Pour terminer la première partie, c’est Brigitte Poulin qui interprète «C’est beau la vie» de Jean Ferrat; sa très belle dernière note flottera dans l’église pendant la pause.
Une mention spéciale revient à Nicole St-Hilaire pour cet Alleluia. Même si on ne connaît pas la chanson, on réalise tout de suite que «ça pédale dans les paroles», mais que cette walkyrie de la note réussit à chevaucher toutes les paroles avec brio. Impressionnant!

N’oublions pas le duo. «You Raise Me Up», La terre où je suis né a été faite de plusieurs façons, dont Alain Morisod. «Les amis de la chanson» ont choisi un duo alto et basse, Sylvie et Raynald Lachance. Une très belle voix de basse qui s’harmonise naturellement à l’alto féminin. Si ce n’est pas un couple dans la vie, ça lui ressemble beaucoup.
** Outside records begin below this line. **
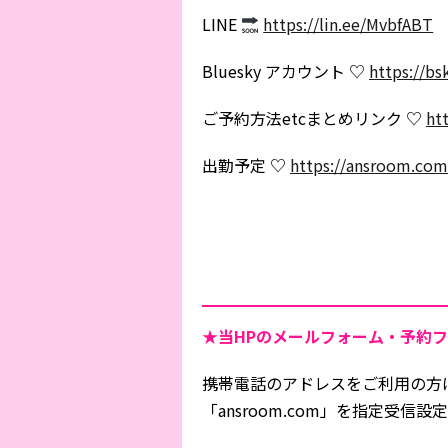
LINE
https://lin.ee/MvbfABT
Bluesky アカウント ♡
https://bs
ご予約方法etcまとめリンク ♡
htt
出勤予定 ♡
https://ansroom.com
★当HPの
メールフォーム・予約フ
携帯電話のアドレスをご利用の方
「ansroom.com」を指定受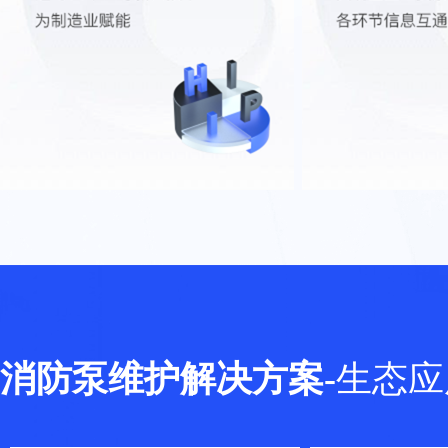
消防泵维护解决方案
-
生态应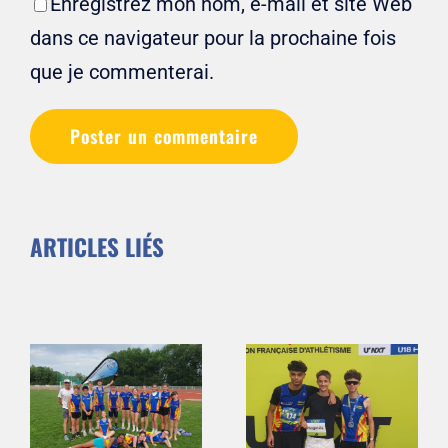
Enregistrez mon nom, e-mail et site Web
dans ce navigateur pour la prochaine fois
que je commenterai.
ARTICLES LIÉS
C’est avec la chanson d’Aznavour qu’une étrange chose s’est passée. On sait que «Hier encore» est mélancolique, et parle d’erreurs de jeunesse qui ont fait perdre du temps à l’auteur. Ayant oublié d’écouter les paroles, la voix presque céleste de Renée Berberi aurait retourné le temps de la chanson, laissé le passé pour l’avenir, et laissé l’impression d’un futur heureux. Magie!
Amsterdam
Le chœur oscille autour des trois douzaines de voix, ce qui n’est pas énorme, mais les sections soprano, alto, ténor et basse sont très bien balancées. La direction ayant de toute évidence le goût et la perspicacité de choisir des œuvres maîtrisables par ses membres, le résultat qui s’ensuit : de très belles prestations, bien rendues, aux voix bien fondues.
Amsterdam et Jacques Brel dans tout ça? C’était le petit moment magique. Au début de la pièce, ce sont les hommes seuls qui commencent. Il arrive — mais pas souvent — que les étoiles soient alignées, les voix synchronisées, les esprits sur la même longueur d’onde et pour quelques secondes tout est comme parfait. Ce début de chanson l’était.

Il faut absolument souligner le travail de la pianiste Lise Bourque, qui a mis toutes les bonnes notes à la bonne place dans le bon temps comme si c’était très facile, et la justesse de jeu de la violoniste Hélène Therrien. C’est donc beau quand c’est juste.

La directrice musicale Normande Labbé tenait la barre avec précision. C’est une fonction qui est l’âme d’une chorale, il ne faut pas l’oublier.